13:00 Scratch beneath the surface of all the shiny newness of the local brands and you do notice some of the plainer models are still there. One such is Roewe, whose range of saloons and crossovers looked tired next to newer brands and models, including those of its own nearby sibling brand Rising. 

Another Roewe sibling brand, MG, is better far known on our shores, yet it was surprising how little interest there seemed to be in the EXE181 electric hypercar concept, which was probably the easiest major new launch of the day to get up close and photograph.

A phrase of Schäfer's was ringing in my ears still after visiting Roewe and MG: “In China, the disruptors get disrupted.”

13:30 If a show star can be a person, for me at Beijing it was Mini boss Stefanie Wurst. An extended chat with her allowed brief respite from fishing for the latest scoop. She told me about her father’s role later in his career as a BMW engineer working on early prototypes of the first-generation BMW Mini and establishing BMW production processes for Rover and Mini models. Front-wheel drive proved to be a novelty for her father, after a career spent on rear-wheel-drive models. 

15:00 The Chinese copycats haven’t completely gone away. The Ford Bronco inspired the front end and the Mercedes G-Class the rear of the Jetour Shanhai T2, and the G-Class and Land Rover Defender were clearly ‘inspirations’ for the designers of iCar on a couple of the models on its stand.

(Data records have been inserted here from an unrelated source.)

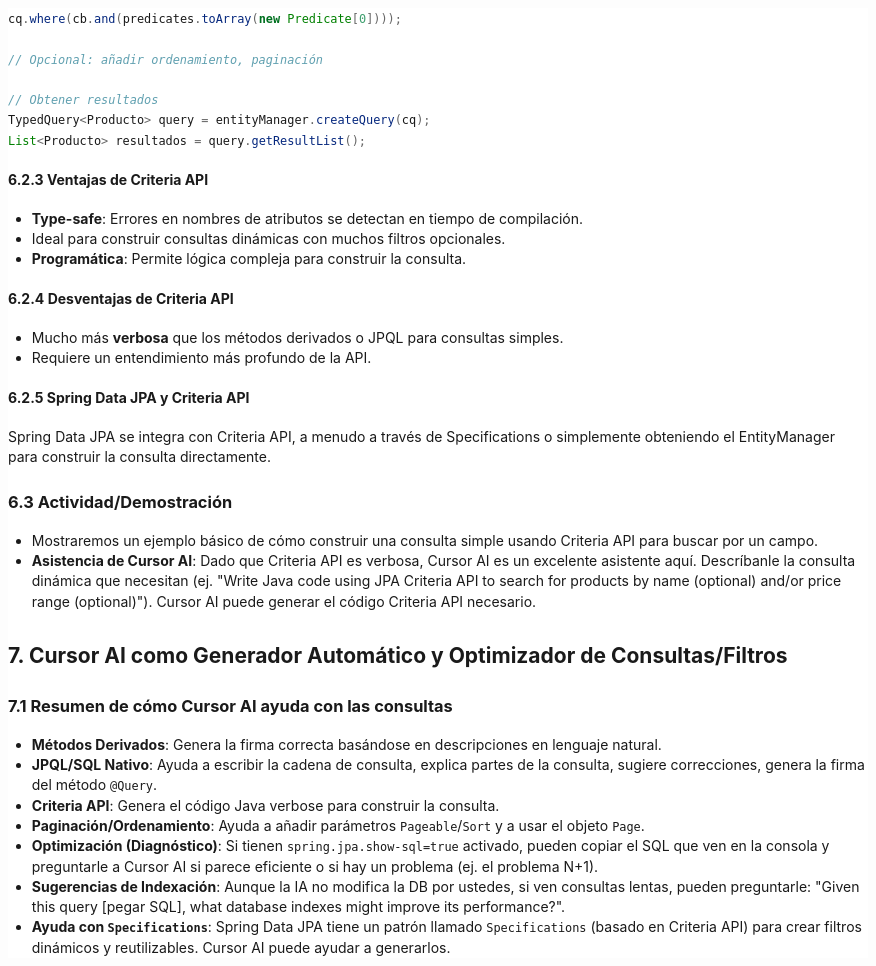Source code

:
   ```Java
  cq.where(cb.and(predicates.toArray(new Predicate[0])));

  // Opcional: añadir ordenamiento, paginación

  // Obtener resultados
  TypedQuery<Producto> query = entityManager.createQuery(cq);
  List<Producto> resultados = query.getResultList();
  ```

#### 6.2.3 Ventajas de Criteria API

* **Type-safe**: Errores en nombres de atributos se detectan en tiempo de compilación.
* Ideal para construir consultas dinámicas con muchos filtros opcionales.
* **Programática**: Permite lógica compleja para construir la consulta.

#### 6.2.4 Desventajas de Criteria API

* Mucho más **verbosa** que los métodos derivados o JPQL para consultas simples.
* Requiere un entendimiento más profundo de la API.

#### 6.2.5 Spring Data JPA y Criteria API

Spring Data JPA se integra con Criteria API, a menudo a través de Specifications o simplemente obteniendo el EntityManager para construir la consulta directamente.

### 6.3 Actividad/Demostración

* Mostraremos un ejemplo básico de cómo construir una consulta simple usando Criteria API para buscar por un campo.
* **Asistencia de Cursor AI**: Dado que Criteria API es verbosa, Cursor AI es un excelente asistente aquí. Descríbanle la consulta dinámica que necesitan (ej. "Write Java code using JPA Criteria API to search for products by name (optional) and/or price range (optional)"). Cursor AI puede generar el código Criteria API necesario.

## 7. Cursor AI como Generador Automático y Optimizador de Consultas/Filtros

### 7.1 Resumen de cómo Cursor AI ayuda con las consultas

* **Métodos Derivados**: Genera la firma correcta basándose en descripciones en lenguaje natural.
* **JPQL/SQL Nativo**: Ayuda a escribir la cadena de consulta, explica partes de la consulta, sugiere correcciones, genera la firma del método `@Query`.
* **Criteria API**: Genera el código Java verbose para construir la consulta.
* **Paginación/Ordenamiento**: Ayuda a añadir parámetros `Pageable`/`Sort` y a usar el objeto `Page`.
* **Optimización (Diagnóstico)**: Si tienen `spring.jpa.show-sql=true` activado, pueden copiar el SQL que ven en la consola y preguntarle a Cursor AI si parece eficiente o si hay un problema (ej. el problema N+1).
* **Sugerencias de Indexación**: Aunque la IA no modifica la DB por ustedes, si ven consultas lentas, pueden preguntarle: "Given this query [pegar SQL], what database indexes might improve its performance?".
* **Ayuda con `Specifications`**: Spring Data JPA tiene un patrón llamado `Specifications` (basado en Criteria API) para crear filtros dinámicos y reutilizables. Cursor AI puede ayudar a generarlos.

iCar V23 at Beijing motor show

15:15 After successfully developing the Rolls-Royce Spectre, Mihiar Ayoubi is now tasked with developing the next generation of BMWs in its upcoming Neue Klasse range of EVs. Already as cheery as they come, Ayoubi was further buoyed by a meeting with Chinese journalists that morning in which they had looked for reassurance that BMW wouldn't introduce too many distracting automated driving systems and continue to focus on simply making cars that were good to drive.

And there was us thinking that Chinese consumers were the ones looking for such technology. Who really does want it, then?

16:30 After a career spent largely in large German car groups including Volkswagen and Mercedes, Stefan Sielaff is enjoying a career swansong as head of Geely Group design. In a striking chat about just how quickly Chinese car companies get things done, Sielaff said the typical development time for a car was just two years – still some 18 months faster than Mercedes’ reduced development window. 

17:00 Back to the traffic jam. The Beijing show didn’t quite provide the great leap and demonstration of development as the Shanghai show did last year, simply because there was such a gap between the international media’s last visit to a Chinese motor show in 2019 due to the pandemic. 

Beijing was a refined and edited version of Shanghai 2023, with fewer has-beens and never-will-bes from local car makers and instead a series of refined and quality designs that look to have true export appeal, and at the very least the biggest share of interest from the local media.

With some exceptions (Mercedes, BMW and Hyundai among them), the western brands generally felt overlooked and less significant at the show not only in terms of the size of crowds on their show stands but also in their wow factor and any discernible edge over their Chinese rivals.